◆ TASK INSTRUCTIONS
Going through the listing below, work out how many lines include "Coupon" and give that number by itself.

◆ INFORMATION GIVEN
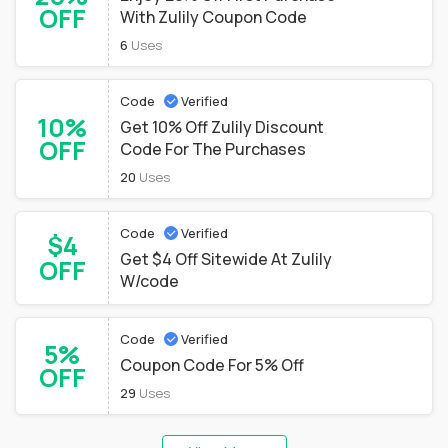
OFF
With Zulily Coupon Code
6
Uses
Code
Verified
10%
Get 10% Off Zulily Discount
OFF
Code For The Purchases
20
Uses
Code
Verified
$4
Get $4 Off Sitewide At Zulily
OFF
W/code
Code
Verified
5%
Coupon Code For 5% Off
OFF
29
Uses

◆ FINAL ANSWER
2